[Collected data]

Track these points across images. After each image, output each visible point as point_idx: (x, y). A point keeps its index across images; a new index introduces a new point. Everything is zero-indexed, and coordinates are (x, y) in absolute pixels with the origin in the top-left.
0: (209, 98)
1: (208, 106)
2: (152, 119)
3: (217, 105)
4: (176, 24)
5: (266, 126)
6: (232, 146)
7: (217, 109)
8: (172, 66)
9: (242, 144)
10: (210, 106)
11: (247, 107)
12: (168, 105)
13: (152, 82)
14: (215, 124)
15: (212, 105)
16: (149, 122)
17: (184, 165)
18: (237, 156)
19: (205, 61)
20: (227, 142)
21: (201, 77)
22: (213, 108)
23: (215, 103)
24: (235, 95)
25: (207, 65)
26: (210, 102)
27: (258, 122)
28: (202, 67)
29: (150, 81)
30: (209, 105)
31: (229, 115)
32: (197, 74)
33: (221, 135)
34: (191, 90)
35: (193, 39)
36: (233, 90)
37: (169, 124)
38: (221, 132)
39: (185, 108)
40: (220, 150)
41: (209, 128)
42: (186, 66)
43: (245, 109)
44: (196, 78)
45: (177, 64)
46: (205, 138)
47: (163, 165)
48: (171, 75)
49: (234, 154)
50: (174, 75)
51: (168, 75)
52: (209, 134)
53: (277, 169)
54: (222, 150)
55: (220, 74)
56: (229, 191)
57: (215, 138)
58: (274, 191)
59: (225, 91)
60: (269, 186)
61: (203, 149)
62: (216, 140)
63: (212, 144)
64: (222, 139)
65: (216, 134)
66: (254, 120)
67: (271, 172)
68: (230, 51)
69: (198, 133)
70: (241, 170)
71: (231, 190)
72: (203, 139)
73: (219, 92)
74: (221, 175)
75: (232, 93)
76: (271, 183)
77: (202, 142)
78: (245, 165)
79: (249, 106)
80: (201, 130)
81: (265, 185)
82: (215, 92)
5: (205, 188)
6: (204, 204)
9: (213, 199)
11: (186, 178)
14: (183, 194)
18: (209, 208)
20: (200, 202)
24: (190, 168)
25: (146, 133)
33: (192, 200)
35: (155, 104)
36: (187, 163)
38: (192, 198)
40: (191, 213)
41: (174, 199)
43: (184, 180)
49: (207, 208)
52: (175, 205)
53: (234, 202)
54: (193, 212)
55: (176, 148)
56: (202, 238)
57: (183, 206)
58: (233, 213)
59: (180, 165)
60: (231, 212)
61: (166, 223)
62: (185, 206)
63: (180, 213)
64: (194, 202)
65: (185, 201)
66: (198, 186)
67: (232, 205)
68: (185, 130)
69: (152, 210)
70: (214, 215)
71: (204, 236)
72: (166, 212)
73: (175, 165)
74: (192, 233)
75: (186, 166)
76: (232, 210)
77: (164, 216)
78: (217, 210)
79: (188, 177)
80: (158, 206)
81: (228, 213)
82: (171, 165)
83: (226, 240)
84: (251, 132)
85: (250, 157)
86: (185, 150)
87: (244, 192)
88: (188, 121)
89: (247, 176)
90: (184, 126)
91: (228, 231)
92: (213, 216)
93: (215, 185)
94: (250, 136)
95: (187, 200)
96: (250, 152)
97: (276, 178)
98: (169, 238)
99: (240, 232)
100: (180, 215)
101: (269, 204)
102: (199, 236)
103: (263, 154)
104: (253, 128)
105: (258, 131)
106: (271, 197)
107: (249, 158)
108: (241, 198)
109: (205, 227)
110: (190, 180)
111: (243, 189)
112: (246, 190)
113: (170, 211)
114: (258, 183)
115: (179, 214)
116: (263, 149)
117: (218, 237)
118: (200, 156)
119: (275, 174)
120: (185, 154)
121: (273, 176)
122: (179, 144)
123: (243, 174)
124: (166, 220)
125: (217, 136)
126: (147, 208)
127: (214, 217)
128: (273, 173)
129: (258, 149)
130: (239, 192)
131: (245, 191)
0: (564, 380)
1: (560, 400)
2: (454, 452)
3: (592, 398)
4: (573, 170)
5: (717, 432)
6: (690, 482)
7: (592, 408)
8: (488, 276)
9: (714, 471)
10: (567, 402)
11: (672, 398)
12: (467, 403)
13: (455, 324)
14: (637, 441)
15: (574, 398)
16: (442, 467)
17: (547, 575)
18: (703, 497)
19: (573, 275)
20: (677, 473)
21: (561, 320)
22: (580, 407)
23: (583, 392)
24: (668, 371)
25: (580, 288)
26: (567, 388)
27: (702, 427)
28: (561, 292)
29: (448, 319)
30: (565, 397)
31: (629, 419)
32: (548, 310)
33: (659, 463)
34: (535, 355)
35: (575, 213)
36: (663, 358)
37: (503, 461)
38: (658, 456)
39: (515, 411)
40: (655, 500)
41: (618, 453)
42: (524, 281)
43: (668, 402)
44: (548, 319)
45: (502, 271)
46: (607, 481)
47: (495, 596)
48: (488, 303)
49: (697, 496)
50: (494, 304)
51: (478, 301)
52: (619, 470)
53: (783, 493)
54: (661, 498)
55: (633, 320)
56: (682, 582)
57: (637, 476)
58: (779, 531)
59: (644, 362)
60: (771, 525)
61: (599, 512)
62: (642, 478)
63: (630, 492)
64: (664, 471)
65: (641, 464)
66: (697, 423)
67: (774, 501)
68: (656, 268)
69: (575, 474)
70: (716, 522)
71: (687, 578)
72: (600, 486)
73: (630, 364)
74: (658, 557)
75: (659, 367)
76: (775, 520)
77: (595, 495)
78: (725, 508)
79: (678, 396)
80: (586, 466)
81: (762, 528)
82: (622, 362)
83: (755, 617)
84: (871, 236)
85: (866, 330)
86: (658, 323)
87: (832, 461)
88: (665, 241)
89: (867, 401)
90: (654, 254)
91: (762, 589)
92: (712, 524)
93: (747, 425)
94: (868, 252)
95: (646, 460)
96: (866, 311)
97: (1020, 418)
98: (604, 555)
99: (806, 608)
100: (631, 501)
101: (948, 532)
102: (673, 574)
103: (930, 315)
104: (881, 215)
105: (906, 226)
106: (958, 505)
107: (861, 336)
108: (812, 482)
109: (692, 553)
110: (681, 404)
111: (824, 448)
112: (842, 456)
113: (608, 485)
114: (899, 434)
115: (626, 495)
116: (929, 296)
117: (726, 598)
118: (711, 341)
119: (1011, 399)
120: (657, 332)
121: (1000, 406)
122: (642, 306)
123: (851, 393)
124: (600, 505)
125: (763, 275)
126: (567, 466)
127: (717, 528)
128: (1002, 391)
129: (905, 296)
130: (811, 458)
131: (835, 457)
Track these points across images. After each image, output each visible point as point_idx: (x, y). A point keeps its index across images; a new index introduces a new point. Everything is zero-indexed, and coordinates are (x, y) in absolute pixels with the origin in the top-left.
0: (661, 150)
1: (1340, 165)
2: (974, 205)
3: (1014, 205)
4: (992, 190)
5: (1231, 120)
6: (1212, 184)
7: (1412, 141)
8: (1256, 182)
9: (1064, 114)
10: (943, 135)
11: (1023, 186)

◆ Required work ◆
Only the lines above, from the first through the one holding "93: (215, 185)", are to be output, and they must be copied exactly.

◆ Answer to the exercise ◆
Track these points across images. After each image, output each visible point as point_idx: (x, y). A point keeps its index across images; a new index introduces a new point. Everything is zero-indexed, and coordinates are (x, y) in absolute pixels with the origin in the top-left.
0: (209, 98)
1: (208, 106)
2: (152, 119)
3: (217, 105)
4: (176, 24)
5: (266, 126)
6: (232, 146)
7: (217, 109)
8: (172, 66)
9: (242, 144)
10: (210, 106)
11: (247, 107)
12: (168, 105)
13: (152, 82)
14: (215, 124)
15: (212, 105)
16: (149, 122)
17: (184, 165)
18: (237, 156)
19: (205, 61)
20: (227, 142)
21: (201, 77)
22: (213, 108)
23: (215, 103)
24: (235, 95)
25: (207, 65)
26: (210, 102)
27: (258, 122)
28: (202, 67)
29: (150, 81)
30: (209, 105)
31: (229, 115)
32: (197, 74)
33: (221, 135)
34: (191, 90)
35: (193, 39)
36: (233, 90)
37: (169, 124)
38: (221, 132)
39: (185, 108)
40: (220, 150)
41: (209, 128)
42: (186, 66)
43: (245, 109)
44: (196, 78)
45: (177, 64)
46: (205, 138)
47: (163, 165)
48: (171, 75)
49: (234, 154)
50: (174, 75)
51: (168, 75)
52: (209, 134)
53: (277, 169)
54: (222, 150)
55: (220, 74)
56: (229, 191)
57: (215, 138)
58: (274, 191)
59: (225, 91)
60: (269, 186)
61: (203, 149)
62: (216, 140)
63: (212, 144)
64: (222, 139)
65: (216, 134)
66: (254, 120)
67: (271, 172)
68: (230, 51)
69: (198, 133)
70: (241, 170)
71: (231, 190)
72: (203, 139)
73: (219, 92)
74: (221, 175)
75: (232, 93)
76: (271, 183)
77: (202, 142)
78: (245, 165)
79: (249, 106)
80: (201, 130)
81: (265, 185)
82: (215, 92)
5: (205, 188)
6: (204, 204)
9: (213, 199)
11: (186, 178)
14: (183, 194)
18: (209, 208)
20: (200, 202)
24: (190, 168)
25: (146, 133)
33: (192, 200)
35: (155, 104)
36: (187, 163)
38: (192, 198)
40: (191, 213)
41: (174, 199)
43: (184, 180)
49: (207, 208)
52: (175, 205)
53: (234, 202)
54: (193, 212)
55: (176, 148)
56: (202, 238)
57: (183, 206)
58: (233, 213)
59: (180, 165)
60: (231, 212)
61: (166, 223)
62: (185, 206)
63: (180, 213)
64: (194, 202)
65: (185, 201)
66: (198, 186)
67: (232, 205)
68: (185, 130)
69: (152, 210)
70: (214, 215)
71: (204, 236)
72: (166, 212)
73: (175, 165)
74: (192, 233)
75: (186, 166)
76: (232, 210)
77: (164, 216)
78: (217, 210)
79: (188, 177)
80: (158, 206)
81: (228, 213)
82: (171, 165)
83: (226, 240)
84: (251, 132)
85: (250, 157)
86: (185, 150)
87: (244, 192)
88: (188, 121)
89: (247, 176)
90: (184, 126)
91: (228, 231)
92: (213, 216)
93: (215, 185)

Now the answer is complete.